─── TRECHO EXIBIDO

Alguma coisa acontece aqui em Melbourne. Pelo menos na rua. Levando o neto para a creche, sentado dentro de um carrinho – melhor dizendo, um carrão – de plástico, com quatro rodas, imitando um de verdade, sem capota e com uma haste longa para empurrá-lo, o inesperado me espera.
Começa que logo ao sair de casa, o rapazinho de dois anos fala: “Lua, Lua”. Fora do meu costume, morando em São Paulo, onde é difícil apreciá-lo, olho para o céu e vejo a Lua Nova. Mais uma vez me chama a atenção o horizonte descortinado em 360º. Para entender como se consegue a proeza, explico que o bairro é basicamente formado por casas, com no máximo dois andares, afastadas do alinhamento e com muros baixos em sua grande maioria. Nada de garagens no recuo frontal obstruindo a visão do pedestre. Ponto positivo.

──────
─── INFORMAÇÕES EXTRAÍDAS

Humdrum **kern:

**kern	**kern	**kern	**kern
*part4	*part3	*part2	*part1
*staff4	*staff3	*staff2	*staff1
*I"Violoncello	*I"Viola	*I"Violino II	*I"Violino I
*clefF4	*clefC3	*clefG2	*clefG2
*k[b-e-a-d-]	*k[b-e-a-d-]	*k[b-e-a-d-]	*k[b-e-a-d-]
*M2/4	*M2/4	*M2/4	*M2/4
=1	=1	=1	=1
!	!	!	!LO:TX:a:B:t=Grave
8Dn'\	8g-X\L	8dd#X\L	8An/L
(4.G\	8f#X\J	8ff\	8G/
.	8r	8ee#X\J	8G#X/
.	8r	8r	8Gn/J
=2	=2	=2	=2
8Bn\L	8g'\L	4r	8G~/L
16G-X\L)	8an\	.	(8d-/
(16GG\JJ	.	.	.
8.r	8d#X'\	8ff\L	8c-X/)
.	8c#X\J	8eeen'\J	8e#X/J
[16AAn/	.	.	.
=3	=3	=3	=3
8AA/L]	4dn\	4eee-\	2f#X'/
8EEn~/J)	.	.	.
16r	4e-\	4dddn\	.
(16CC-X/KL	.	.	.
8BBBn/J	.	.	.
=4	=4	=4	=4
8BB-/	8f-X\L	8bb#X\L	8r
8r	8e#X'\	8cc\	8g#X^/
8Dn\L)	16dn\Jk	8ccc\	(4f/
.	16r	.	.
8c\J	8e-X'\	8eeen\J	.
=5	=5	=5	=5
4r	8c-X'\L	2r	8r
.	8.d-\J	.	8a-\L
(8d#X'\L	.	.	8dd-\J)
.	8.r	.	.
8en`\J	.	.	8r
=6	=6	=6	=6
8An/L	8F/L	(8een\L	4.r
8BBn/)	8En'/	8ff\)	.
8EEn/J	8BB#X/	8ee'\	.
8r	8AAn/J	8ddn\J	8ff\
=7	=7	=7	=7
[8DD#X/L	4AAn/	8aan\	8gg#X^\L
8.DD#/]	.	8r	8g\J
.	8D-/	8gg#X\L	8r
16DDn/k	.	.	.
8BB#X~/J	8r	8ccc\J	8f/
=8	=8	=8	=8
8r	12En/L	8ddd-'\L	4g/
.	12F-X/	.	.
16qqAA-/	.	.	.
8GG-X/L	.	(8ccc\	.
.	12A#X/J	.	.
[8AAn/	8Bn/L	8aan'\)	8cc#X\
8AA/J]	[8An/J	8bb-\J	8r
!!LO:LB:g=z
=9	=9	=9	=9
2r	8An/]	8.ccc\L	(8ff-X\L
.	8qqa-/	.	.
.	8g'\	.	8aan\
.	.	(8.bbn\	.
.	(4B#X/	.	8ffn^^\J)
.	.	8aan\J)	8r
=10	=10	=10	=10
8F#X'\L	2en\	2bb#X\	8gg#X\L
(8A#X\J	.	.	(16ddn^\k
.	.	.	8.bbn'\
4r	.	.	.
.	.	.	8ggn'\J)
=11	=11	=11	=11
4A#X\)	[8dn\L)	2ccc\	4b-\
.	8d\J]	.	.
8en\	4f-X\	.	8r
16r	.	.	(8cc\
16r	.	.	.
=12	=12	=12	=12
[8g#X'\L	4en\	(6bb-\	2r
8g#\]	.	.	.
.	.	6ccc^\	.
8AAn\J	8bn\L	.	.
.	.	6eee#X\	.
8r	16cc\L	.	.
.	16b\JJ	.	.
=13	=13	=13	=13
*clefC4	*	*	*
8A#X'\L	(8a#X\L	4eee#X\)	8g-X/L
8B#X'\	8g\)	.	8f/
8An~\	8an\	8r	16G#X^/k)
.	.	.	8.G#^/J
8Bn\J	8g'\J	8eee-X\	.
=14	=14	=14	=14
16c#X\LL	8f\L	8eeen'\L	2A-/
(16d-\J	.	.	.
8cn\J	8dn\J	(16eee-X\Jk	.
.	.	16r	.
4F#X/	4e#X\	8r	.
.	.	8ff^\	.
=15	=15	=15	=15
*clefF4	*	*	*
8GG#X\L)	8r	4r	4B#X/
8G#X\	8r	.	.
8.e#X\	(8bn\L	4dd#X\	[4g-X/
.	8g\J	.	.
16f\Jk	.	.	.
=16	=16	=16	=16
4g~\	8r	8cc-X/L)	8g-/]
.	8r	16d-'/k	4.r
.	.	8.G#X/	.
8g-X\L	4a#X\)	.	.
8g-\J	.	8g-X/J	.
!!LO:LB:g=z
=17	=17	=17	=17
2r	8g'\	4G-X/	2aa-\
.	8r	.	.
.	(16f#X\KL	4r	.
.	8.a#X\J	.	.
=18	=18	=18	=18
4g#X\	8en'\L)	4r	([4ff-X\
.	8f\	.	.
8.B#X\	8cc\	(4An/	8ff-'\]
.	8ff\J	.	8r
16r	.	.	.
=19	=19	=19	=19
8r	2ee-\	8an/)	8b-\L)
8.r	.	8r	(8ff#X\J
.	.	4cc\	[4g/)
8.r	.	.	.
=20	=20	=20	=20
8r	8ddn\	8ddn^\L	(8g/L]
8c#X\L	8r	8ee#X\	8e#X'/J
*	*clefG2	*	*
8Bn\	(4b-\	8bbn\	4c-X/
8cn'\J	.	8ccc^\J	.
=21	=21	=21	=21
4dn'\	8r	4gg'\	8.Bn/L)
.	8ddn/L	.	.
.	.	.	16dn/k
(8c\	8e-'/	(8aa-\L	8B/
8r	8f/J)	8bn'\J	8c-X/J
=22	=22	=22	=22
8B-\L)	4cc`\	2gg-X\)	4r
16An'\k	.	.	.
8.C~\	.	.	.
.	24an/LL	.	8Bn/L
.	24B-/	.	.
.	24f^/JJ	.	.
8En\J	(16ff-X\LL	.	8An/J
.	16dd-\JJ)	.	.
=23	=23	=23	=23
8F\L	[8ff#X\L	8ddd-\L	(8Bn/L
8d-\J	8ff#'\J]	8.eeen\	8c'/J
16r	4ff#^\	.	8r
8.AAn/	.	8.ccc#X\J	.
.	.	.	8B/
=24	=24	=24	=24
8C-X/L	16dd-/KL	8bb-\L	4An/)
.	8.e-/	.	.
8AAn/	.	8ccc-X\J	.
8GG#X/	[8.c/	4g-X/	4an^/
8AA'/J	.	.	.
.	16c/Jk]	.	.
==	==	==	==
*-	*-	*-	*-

──────

> PROBLEMAS:
a – Segundo o trecho, qual é o número máximo de andares das casas do bairro?
b – Devolva, sem nenhuma alteração, a parte do trecho que vai de "Começa que logo" até "pedestre. Ponto positivo.", inclusive.
As entradas formam um material independente do trecho.

> RESPOSTAS ESCRITAS:
a – Dois andares.

b –
Começa que logo ao sair de casa, o rapazinho de dois anos fala: “Lua, Lua”. Fora do meu costume, morando em São Paulo, onde é difícil apreciá-lo, olho para o céu e vejo a Lua Nova. Mais uma vez me chama a atenção o horizonte descortinado em 360º. Para entender como se consegue a proeza, explico que o bairro é basicamente formado por casas, com no máximo dois andares, afastadas do alinhamento e com muros baixos em sua grande maioria. Nada de garagens no recuo frontal obstruindo a visão do pedestre. Ponto positivo.